Harry Kane: Sıfırdan Zirveye

Aşağıda okuyacağınız yazı Harry Kane tarafından theplayerstribune sitesi için yazılmış ve 5 Şubat 2018’de yayımlanmıştır. Yazıdaki görseller, orijinal haline duyduğumuz saygı sebebiyle aynen kullanılmıştır. Orijinal metne ulaşabileceğiniz link, çevirinin sonunda mevcuttur.

Henüz bir çocukken yaşadığınız başarısızlıkları anlamlandırmak zordur. Dünmüş gibi hatırlıyorum da Chingford’daki evimizin hemen arkasında bir park vardı. Futbol oynamak için babam ve ağabeyimle sık sık oraya giderdik. Parkta kale yoktu. Doğru düzgün bir saha da yoktu ama yerdeki çimler ve kale olarak kullanabileceğimiz iki ağaç mutlu olmamız için yeterliydi. O zamanlar Arsenal altyapısında oynuyordum. Tabiri caizse düşman saflarındaydım ama yine de bu büyük bir fırsattı. 

Sekiz yaşındayken, bir gün babamla yine parka yürüyorduk. Birdenbire babam “Sana bir şey söylemem gerekiyor,” dedi. 

Ben de “Ne oldu?” dedim.
#####
## Nasıl Yapılır
Harry Kane yazısında "Harry Kane: Sıfırdan" ile başlayıp "ulaşabileceğiniz link, çevirinin sonunda mevcuttur." ile biten bölümü, "görseller" yerine "fotoğraflar" koyarak değiştirilmiş biçimde yeniden yazınız. Kayıtlar, Harry Kane yazısından bağımsız ayrı bir malzemedir.

## Sağlanan Bilgiler
#####
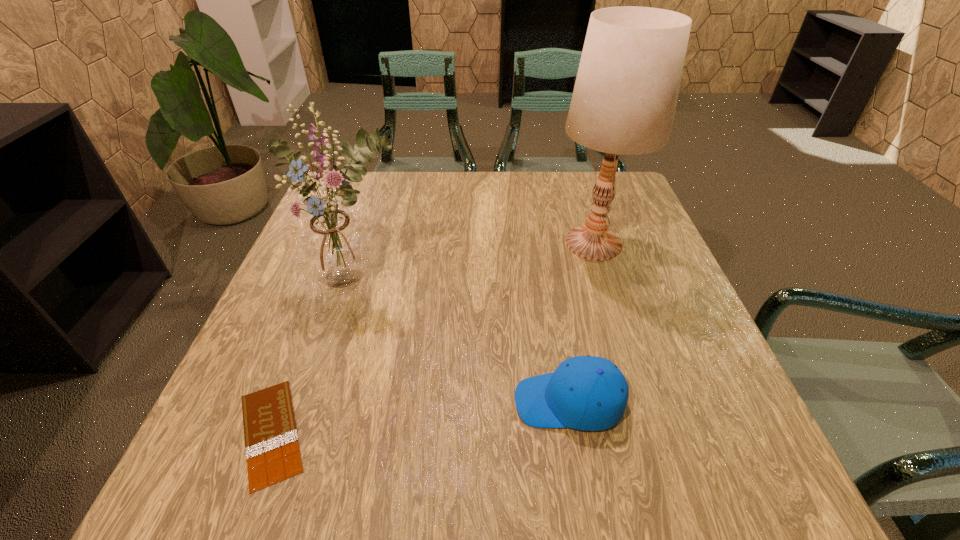
The width and height of the screenshot is (960, 540). I want to click on object at the near edge, so click(x=272, y=449).

Find the location of a particular element. This screenshot has width=960, height=540. bouquet that is at the left edge is located at coordinates (335, 247).

Locate an element on the screen. The image size is (960, 540). chocolate bar located at the left edge is located at coordinates (x=272, y=449).

At what (x,y) coordinates should I click in order to perform the action: click on object that is positioned at the right edge. Please return your answer as a coordinate pair (x, y). Looking at the image, I should click on tap(624, 100).

Find the location of a particular element. The height and width of the screenshot is (540, 960). object that is at the near left corner is located at coordinates [x=272, y=449].

Image resolution: width=960 pixels, height=540 pixels. In the image, there is a desktop. Find the location of `blank space at the far edge`. blank space at the far edge is located at coordinates (379, 215).

Identify the location of vacant space at the far left corner. (354, 186).

Identify the location of free space between the second tallest object and the chocolate bar. The image size is (960, 540). (313, 357).

You are a GUI agent. You are given a task and a screenshot of the screen. Output one action in this format:
    pyautogui.click(x=<x>, y=<y>)
    Task: Click on the vacant area between the cap and the tallest object
    The width and height of the screenshot is (960, 540).
    Given the screenshot: What is the action you would take?
    pyautogui.click(x=581, y=322)

This screenshot has width=960, height=540. What are the coordinates of `blank region between the second shortest object and the third shortest object` in the screenshot? It's located at (463, 342).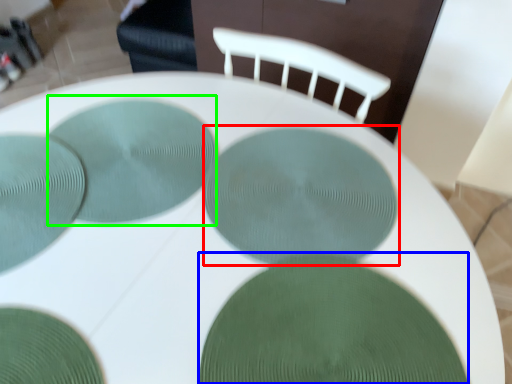
Question: Which object is the closest to the glass plate (highlighted by a red box)? Choose among these: glass plate (highlighted by a blue box) or glass plate (highlighted by a green box).

Choices:
 (A) glass plate
 (B) glass plate

Answer: (A)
#####
## Alıştırmanın Çözümü
Harry Kane: Sıfırdan Zirveye

Aşağıda okuyacağınız yazı Harry Kane tarafından theplayerstribune sitesi için yazılmış ve 5 Şubat 2018’de yayımlanmıştır. Yazıdaki fotoğraflar, orijinal haline duyduğumuz saygı sebebiyle aynen kullanılmıştır. Orijinal metne ulaşabileceğiniz link, çevirinin sonunda mevcuttur.